A clip of Sam Zell discussing the Tribune bankruptcy on Bloomberg TV is popping up all over the place today [ disclosure – I do freelance work for Patuxent Publishing, owned by Tribune]. You can see the full clip from Bloomberg here: http://bit.ly/4a8Tlx. Yeah - he says the Tribune deal is the most money he’s ever lost (on 1 deal) and that no newspaper can survive. But people running the shorter YouTube version of the clip leave out that Zell expects Tribune to emerge from bankruptcy in the first quarter next year. However, I wouldn’t say he’s exactly enthusiastic when he says it, and he originally said it would come out of bankruptcy at the end of this year.

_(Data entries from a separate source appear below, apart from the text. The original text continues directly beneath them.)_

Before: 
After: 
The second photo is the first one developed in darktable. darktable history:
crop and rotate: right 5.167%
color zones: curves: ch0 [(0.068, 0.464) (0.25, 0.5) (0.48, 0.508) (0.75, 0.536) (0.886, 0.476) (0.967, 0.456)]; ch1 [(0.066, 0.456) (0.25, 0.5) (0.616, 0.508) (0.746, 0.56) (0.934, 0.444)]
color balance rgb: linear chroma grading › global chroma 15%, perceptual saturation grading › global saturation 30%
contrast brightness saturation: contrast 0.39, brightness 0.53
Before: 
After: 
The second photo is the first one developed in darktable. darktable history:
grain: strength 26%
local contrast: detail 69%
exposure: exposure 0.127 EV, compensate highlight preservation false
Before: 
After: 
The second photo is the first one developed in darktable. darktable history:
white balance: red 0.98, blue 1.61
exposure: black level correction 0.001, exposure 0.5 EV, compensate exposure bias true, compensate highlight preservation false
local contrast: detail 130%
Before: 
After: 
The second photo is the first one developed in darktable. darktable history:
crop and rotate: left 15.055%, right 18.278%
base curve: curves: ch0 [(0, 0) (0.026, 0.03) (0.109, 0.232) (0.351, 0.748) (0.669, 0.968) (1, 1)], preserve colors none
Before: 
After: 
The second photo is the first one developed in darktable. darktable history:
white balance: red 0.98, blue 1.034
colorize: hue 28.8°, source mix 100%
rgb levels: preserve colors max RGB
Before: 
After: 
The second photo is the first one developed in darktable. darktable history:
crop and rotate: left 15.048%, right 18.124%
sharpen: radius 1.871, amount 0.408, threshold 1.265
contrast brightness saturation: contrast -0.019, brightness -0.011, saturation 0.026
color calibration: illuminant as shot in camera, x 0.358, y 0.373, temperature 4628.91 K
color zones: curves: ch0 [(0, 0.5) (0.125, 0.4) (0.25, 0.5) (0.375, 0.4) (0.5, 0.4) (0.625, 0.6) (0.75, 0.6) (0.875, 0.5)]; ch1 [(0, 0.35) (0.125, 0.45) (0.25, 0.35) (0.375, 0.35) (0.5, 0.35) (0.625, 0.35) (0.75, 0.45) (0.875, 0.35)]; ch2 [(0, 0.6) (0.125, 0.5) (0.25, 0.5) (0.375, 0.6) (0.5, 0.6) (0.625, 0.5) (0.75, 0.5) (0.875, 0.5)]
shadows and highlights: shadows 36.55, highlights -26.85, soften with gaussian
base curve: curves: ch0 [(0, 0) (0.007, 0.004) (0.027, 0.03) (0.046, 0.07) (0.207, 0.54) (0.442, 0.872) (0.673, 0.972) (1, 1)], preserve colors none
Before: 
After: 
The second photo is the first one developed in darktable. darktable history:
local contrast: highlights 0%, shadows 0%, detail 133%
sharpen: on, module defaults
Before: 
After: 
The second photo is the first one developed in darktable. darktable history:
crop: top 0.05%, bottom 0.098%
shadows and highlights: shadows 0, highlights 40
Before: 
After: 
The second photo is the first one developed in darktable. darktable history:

Looking at the cause, to the Tribune’s effect, aggregation has gotten most of the press as the slayer of the industry. Jason Fell discusses another big wrench in the works in an article called “The Value of Online Content: Practically Nothing” - http://bit.ly/4k1YO0. It is not just advertising that loses value in the transition to online. While it may be easy to dismiss this as “you get what you pay for,” look at the numbers. According to the article, Demand Media is bigger (based on visits) than cnn.com, and gotten there paying $15.00 a story. If you produce content, that has to make you sit up and say “Yikes!”
“…other media companies, which have been trying to increase the value of their content to at least match the cost of producing it, have the equation backwards. As he’s done with Demand, Rosenblatt said the trick is in cutting costs until they match market value for your content.”